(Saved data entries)
######
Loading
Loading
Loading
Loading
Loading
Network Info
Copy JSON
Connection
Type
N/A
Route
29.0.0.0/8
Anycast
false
######
* **Problem to work on**
Render the lines above as a Markdown table with two columns, "Row" for a running number and "Line" for the text of each line, leaving out any blank lines.

* **Answer box**
| Row | Line |
|---|---|
| 1 | Loading |
| 2 | Loading |
| 3 | Loading |
| 4 | Loading |
| 5 | Loading |
| 6 | Network Info |
| 7 | Copy JSON |
| 8 | Connection |
| 9 | Type |
| 10 | N/A |
| 11 | Route |
| 12 | 29.0.0.0/8 |
| 13 | Anycast |
| 14 | false |